Le droit et la police des jeux de hasard dans les Alpes-Maritimes aux XIXe et XXe siècles (1800-1954)

par Morgane Roffe

Thèse de doctorat en Droit

Sous la direction de Olivier Vernier.

Le président du jury était Stéphanie Blot.

Le jury était composé de Olivier Vernier, Stéphanie Blot, Pierre Allorant, Yannick Marec.

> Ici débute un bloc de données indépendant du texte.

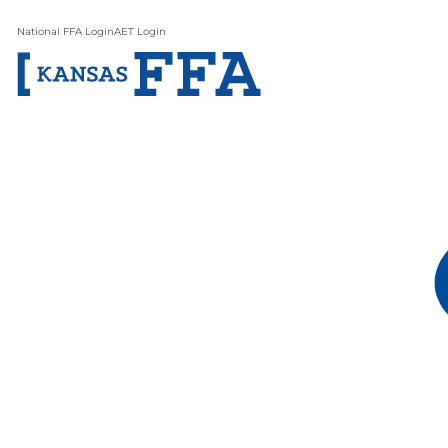
National FFA Login
AET Login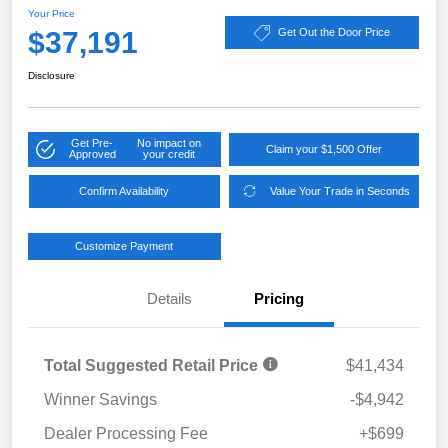
Your Price
$37,191
Get Out the Door Price
Disclosure
Get Pre-
No impact on
Claim your $1,500 Offer
Approved
your credit
Confirm Availability
Value Your Trade in Seconds
Customize Payment
Details
Pricing
Total Suggested Retail Price
$41,434
Winner Savings
-$4,942
Dealer Processing Fee
+$699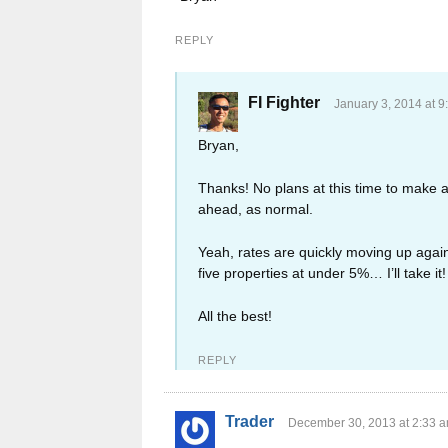
REPLY
FI Fighter
January 3, 2014 at 9
Bryan,
Thanks! No plans at this time to make a
ahead, as normal.
Yeah, rates are quickly moving up again,
five properties at under 5%… I’ll take it!
All the best!
REPLY
Trader
December 30, 2013 at 2:33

Les rapporteurs étaient Pierre Allorant, Yannick Marec.


  • Résumé

    L’histoire normative française comme l’histoire normative sarde, démontre une certaine ambivalence vis-à-vis des jeux de hasard, exprimée dans les textes répressifs (le décret du 24 juin 1806 et les articles 410 et 475 du Code pénal de 1810). Le cadre répressif dominant, au travers des lois du 21 mai et du 18 juillet 1836, révèle de nouveau cette ambivalence. En effet, l’article 4 du décret de 1806 et l’article 5 de la loi du 21 mai 1836, traduisent déjà une tolérance de l’administration supérieure vis-à-vis de la progression des jeux. Aussi, les autorités préfectorales confirment une tolérance progressive vis-à-vis des jeux de hasard. Localement, des casinos sont autorisés, après l’annexion à la France en 1860, ils suscitent des controverses de la presse et d’une partie de l’opinion publique. Néanmoins, face à la concurrence d’un État limitrophe (la principauté de Monaco), les pouvoirs publics des Alpes-Maritimes encouragent une politique d’exploitation des jeux, car favorable au développement urbain, généré par la villégiature, puis le tourisme. Un droit empirique des jeux de hasard se développe alors dans la zone de villégiature du département. La réforme nationale normative du 15 juin 1907, en légalisant alors les casinos-cercles dans les stations balnéaires, thermales et climatiques, est particulièrement favorable aux Alpes-Maritimes. Dorénavant, les intérêts économiques prévalent sur des considérations morales. La sphère des jeux devient un élément convoité. L’attraction financière, notamment vis-à-vis du prélèvement communal sur le produit des jeux, laisse entrevoir un droit utilitariste conforté par la réforme de la loi de finances en 1953.

  • Titre traduit

    The gambling law and policy in the Alpes-Maritimes in the 19th and 20th century (1800-1954)


  • Résumé

    The French normative history, just like the Sardian normative history shows a certain ambivalence when it comes to gambling games, as it’s expressed in repressive texts (the June 24th 1804 bill and the 410 and 475 articles from the 1810 criminal Code). The dominant repressive framework, through the laws of May 21st and July 18th 1836, reveals again that ambivalence. Indeed, the article 4 from the 1806’s bill and the 5 from the May 21st 1836’law, already translate a progressive tolerance of the games progression from the superior administration. Also, the prefectural authorities confirm a progressive tolerance about gambling games. Locally, some casinos are allowed, after the annexion to France in 1860, they bring up some controversial reactions from the press and the public opinion. However, because of the concurrence coming from a neighboring state (the principality of Monaco), the public authorities of the Alpes-Maritimes, encourage the game exploitation, because of their favorable impact on the urban development, generated by resorts then tourism. An empirical right to gambling games is then developing in the resort area of the department. The national reform of June, which legalized the casinos in the seaside, health and thermal stations is especially beneficial to the Alpes-Maritimes. From now on, the economic interests prevail on moral considerations. The gambling sphere becomes a much coveted domain. The financial attraction, especially from the communal tax on gambling games, shows a glimpse of the utilitarian law later confronted by the financial reform in 1953.